DATA FOR REVIEW ->
——————————

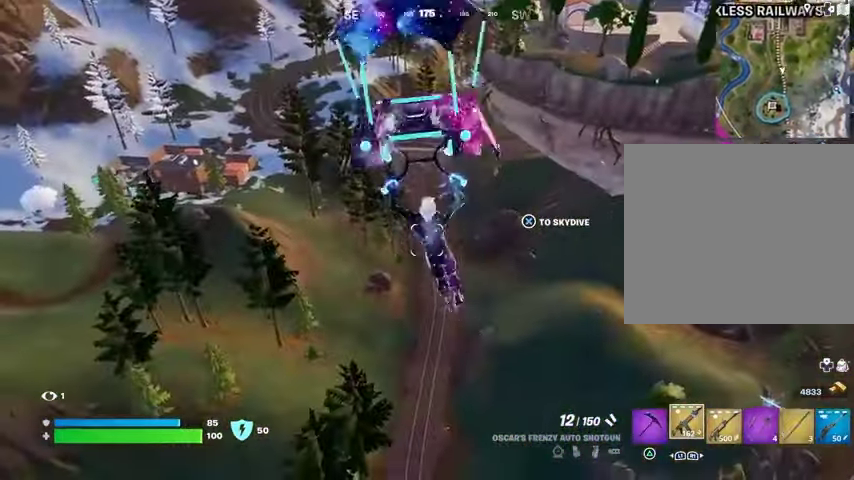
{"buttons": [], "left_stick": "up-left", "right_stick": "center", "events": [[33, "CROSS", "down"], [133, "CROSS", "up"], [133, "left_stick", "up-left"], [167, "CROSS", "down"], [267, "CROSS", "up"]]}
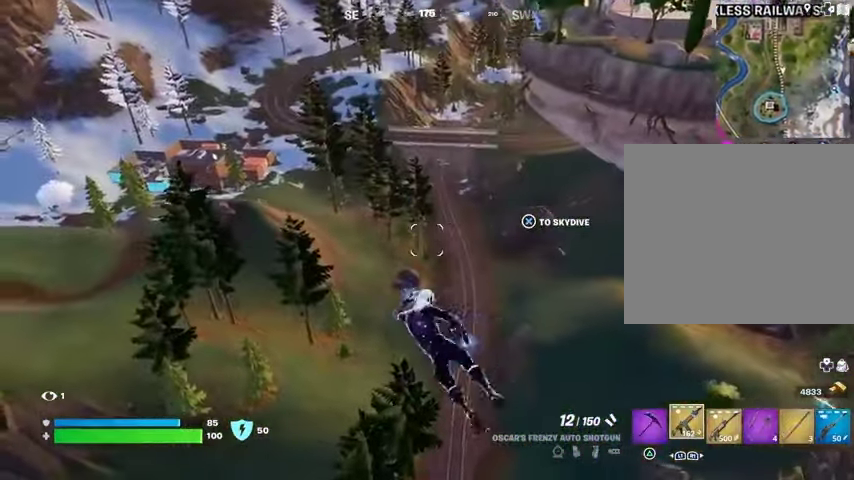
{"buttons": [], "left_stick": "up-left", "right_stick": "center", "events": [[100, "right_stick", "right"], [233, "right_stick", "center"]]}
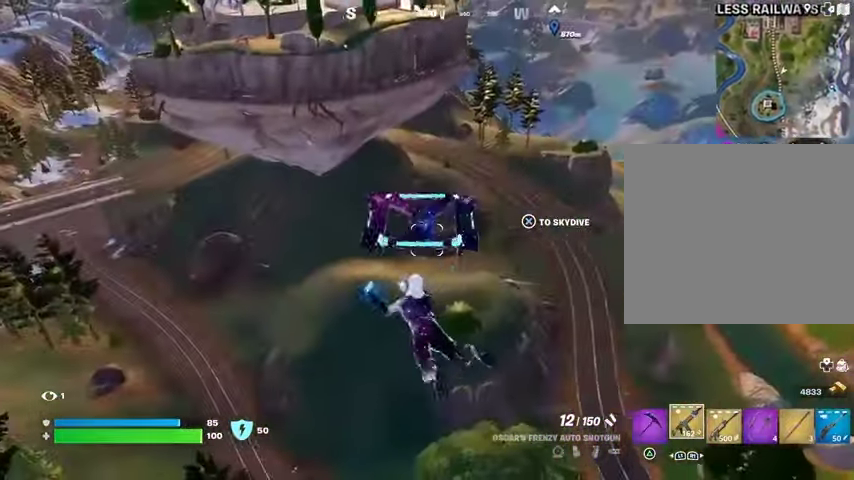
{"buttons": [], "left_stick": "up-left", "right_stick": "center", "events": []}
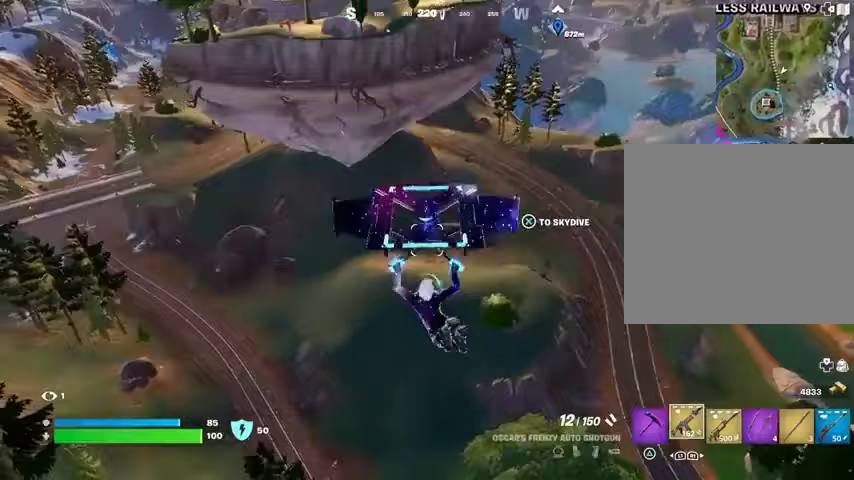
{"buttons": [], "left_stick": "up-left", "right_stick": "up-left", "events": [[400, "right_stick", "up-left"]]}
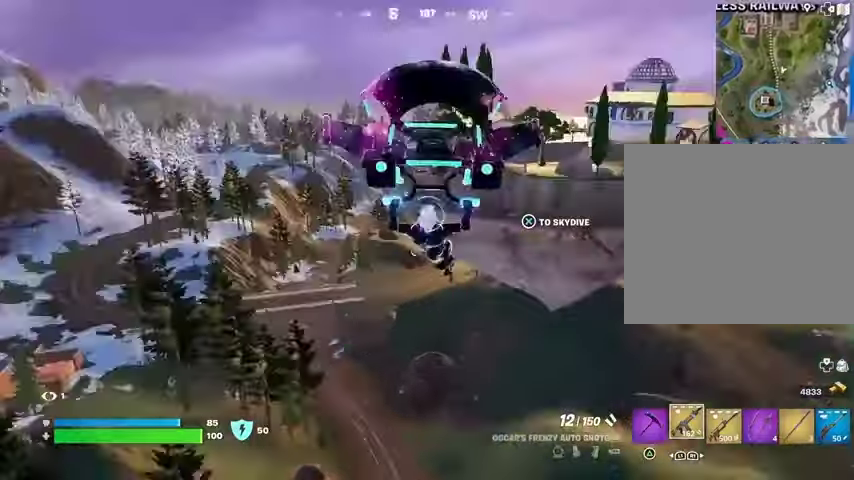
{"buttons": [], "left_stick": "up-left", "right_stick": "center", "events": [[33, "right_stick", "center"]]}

——————————

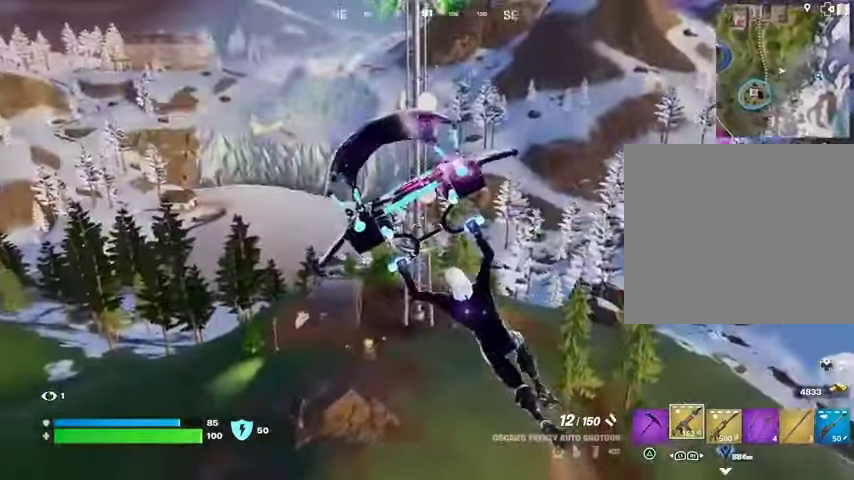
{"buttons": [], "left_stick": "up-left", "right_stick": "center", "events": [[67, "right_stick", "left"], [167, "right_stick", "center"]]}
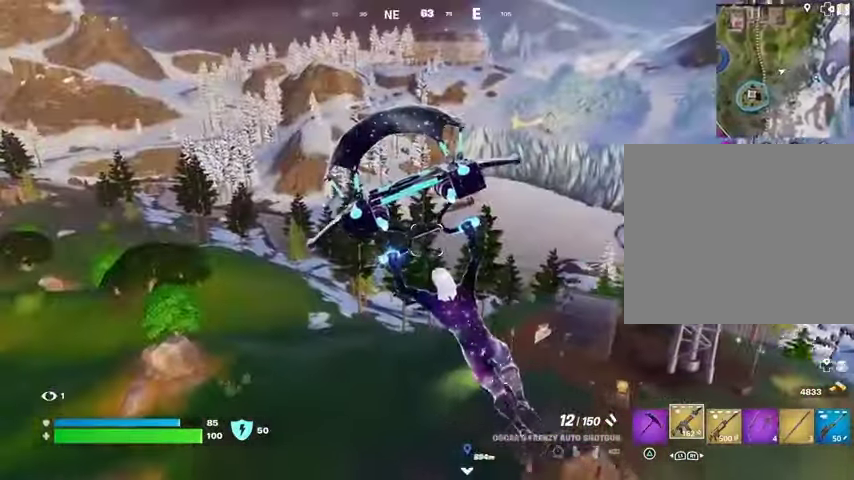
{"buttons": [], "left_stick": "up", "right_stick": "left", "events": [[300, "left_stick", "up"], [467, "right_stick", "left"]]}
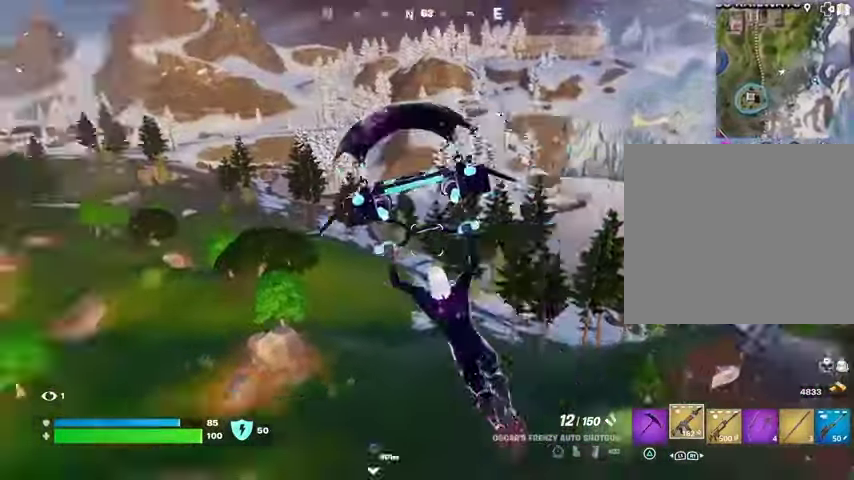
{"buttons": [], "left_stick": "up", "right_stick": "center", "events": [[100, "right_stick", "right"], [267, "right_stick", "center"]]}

——————————

ASSIGNED TASK -> Search the listing for the word "center" and return each line that holds it.

TASK RESPONSE ->
{"buttons": [], "left_stick": "up-left", "right_stick": "center", "events": [[33, "CROSS", "down"], [133, "CROSS", "up"], [133, "left_stick", "up-left"], [167, "CROSS", "down"], [267, "CROSS", "up"]]}
{"buttons": [], "left_stick": "up-left", "right_stick": "center", "events": [[100, "right_stick", "right"], [233, "right_stick", "center"]]}
{"buttons": [], "left_stick": "up-left", "right_stick": "center", "events": []}
{"buttons": [], "left_stick": "up-left", "right_stick": "center", "events": [[33, "right_stick", "center"]]}
{"buttons": [], "left_stick": "up-left", "right_stick": "center", "events": [[67, "right_stick", "left"], [167, "right_stick", "center"]]}
{"buttons": [], "left_stick": "up", "right_stick": "center", "events": [[100, "right_stick", "right"], [267, "right_stick", "center"]]}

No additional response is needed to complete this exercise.